Parliamo di uno schema comportamentale molto più diffuso di quanto si pensi, che attraversa tutte le classi sociali, tutti i livelli di istruzione, tutti i tipi di famiglia. Un meccanismo sottile, spesso inconsapevole, che trasforma il regalo in qualcosa di completamente diverso da quello che sembra: non più un gesto d’affetto spontaneo, ma una strategia — anche involontaria — per colmare un vuoto che ha un nome preciso.
Il regalo come linguaggio dell’amore… o come sua sostituzione?
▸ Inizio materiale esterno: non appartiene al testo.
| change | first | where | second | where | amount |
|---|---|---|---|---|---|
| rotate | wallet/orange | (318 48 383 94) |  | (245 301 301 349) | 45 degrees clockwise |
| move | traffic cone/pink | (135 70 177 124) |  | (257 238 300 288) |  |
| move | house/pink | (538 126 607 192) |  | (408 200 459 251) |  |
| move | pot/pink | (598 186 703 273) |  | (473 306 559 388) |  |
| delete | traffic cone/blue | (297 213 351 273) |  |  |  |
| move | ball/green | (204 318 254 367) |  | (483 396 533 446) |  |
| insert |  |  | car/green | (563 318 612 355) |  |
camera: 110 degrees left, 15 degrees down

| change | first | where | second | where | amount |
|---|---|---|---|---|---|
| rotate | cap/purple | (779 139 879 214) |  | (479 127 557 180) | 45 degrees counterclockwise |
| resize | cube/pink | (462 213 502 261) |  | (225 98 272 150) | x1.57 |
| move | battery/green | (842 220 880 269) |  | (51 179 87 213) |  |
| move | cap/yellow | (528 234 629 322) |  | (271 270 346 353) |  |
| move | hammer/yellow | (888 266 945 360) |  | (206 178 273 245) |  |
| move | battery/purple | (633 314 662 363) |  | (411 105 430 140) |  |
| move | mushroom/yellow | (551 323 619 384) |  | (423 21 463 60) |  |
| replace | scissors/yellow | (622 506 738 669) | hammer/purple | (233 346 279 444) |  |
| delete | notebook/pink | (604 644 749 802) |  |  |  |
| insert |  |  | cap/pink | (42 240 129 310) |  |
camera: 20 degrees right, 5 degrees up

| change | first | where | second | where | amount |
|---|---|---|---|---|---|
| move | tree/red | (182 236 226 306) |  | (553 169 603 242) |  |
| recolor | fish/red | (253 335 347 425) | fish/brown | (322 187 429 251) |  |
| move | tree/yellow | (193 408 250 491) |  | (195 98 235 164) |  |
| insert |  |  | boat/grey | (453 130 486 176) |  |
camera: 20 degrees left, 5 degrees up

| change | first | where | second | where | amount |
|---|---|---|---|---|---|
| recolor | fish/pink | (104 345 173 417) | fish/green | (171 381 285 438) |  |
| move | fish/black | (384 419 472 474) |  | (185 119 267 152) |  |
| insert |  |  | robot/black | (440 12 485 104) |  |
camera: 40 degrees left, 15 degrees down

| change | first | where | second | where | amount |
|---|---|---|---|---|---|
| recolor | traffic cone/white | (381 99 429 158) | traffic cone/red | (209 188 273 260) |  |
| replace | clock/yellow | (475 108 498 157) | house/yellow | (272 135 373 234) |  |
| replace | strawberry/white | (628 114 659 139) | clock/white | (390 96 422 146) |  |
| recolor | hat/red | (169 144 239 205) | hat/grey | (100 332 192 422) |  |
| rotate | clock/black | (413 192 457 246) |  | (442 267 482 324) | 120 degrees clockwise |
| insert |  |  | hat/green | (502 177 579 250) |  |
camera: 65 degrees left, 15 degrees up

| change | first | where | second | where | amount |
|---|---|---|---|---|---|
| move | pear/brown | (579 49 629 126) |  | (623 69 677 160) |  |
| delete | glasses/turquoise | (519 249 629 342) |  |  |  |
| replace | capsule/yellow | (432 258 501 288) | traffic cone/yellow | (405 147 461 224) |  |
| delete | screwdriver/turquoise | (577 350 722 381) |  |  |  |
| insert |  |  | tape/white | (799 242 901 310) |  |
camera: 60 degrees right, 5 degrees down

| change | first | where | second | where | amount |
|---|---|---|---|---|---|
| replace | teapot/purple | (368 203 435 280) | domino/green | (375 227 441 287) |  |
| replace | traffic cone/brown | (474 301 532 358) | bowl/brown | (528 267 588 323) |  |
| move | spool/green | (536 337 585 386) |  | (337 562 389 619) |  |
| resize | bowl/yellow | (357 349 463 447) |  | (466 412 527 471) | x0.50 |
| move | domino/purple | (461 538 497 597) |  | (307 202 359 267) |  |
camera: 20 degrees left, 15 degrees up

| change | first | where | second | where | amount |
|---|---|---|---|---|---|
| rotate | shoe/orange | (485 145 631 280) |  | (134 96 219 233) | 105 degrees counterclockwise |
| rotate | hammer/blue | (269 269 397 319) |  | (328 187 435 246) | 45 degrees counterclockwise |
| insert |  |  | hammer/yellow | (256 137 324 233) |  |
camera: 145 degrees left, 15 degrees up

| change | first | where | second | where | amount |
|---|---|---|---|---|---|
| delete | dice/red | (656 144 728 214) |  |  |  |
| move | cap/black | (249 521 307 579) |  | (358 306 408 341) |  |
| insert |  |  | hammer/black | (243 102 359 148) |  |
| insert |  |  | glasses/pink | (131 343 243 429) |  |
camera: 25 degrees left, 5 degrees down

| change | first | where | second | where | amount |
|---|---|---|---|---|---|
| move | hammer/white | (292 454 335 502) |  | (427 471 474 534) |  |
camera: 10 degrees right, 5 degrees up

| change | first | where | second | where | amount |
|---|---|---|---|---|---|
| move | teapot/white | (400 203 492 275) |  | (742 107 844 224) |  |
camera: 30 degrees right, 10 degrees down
Partiamo da un punto fermo: regalare cose ai propri figli non è sbagliato. È anzi un gesto bellissimo, carico di significato, capace di creare ricordi indelebili. Il problema non è il regalo in sé. Il problema nasce quando il regalo diventa sistematico, quando diventa il modo principale — o addirittura l’unico modo — con cui un genitore comunica amore al proprio figlio.
Lo psicologo e divulgatore Luca Mazzucchelli ha parlato in modo molto chiaro di questa distinzione in diverse occasioni pubbliche: c’è una differenza fondamentale tra “regali” e “doni”. I regali sono oggetti, cose tangibili, qualcosa che si può tenere in mano. I doni veri, quelli che lasciano il segno davvero, sono immateriali: il tempo condiviso, l’attenzione autentica, la presenza emotiva. Quando i primi prendono il posto dei secondi, qualcosa si inceppa nel meccanismo delicatissimo del legame genitore-figlio. E Mazzucchelli aggiunge qualcosa che vale la pena ascoltare: troppi regali materiali impediscono ai bambini di imparare a gestire le frustrazioni, riducono la capacità di relazionarsi in modo autentico e spostano il baricentro dell’affetto verso qualcosa che si possiede, invece che verso qualcuno che c’è.
E i bambini lo sanno. Non sempre lo sanno dire, non sempre lo sanno spiegare. Ma lo sanno.
Cosa spinge davvero un genitore a compensare con gli oggetti?
Questa è la domanda che dovremmo farci, senza giudizio ma con molta onestà. Perché nessun genitore si sveglia la mattina pensando: “Oggi compro un giocattolo a mio figlio invece di passare del tempo con lui.” Le cose non funzionano così. I meccanismi psicologici sono molto più sfumati, molto più silenziosi, molto più difficili da intercettare. Eppure, una volta che li si conosce, diventano riconoscibili quasi ovunque.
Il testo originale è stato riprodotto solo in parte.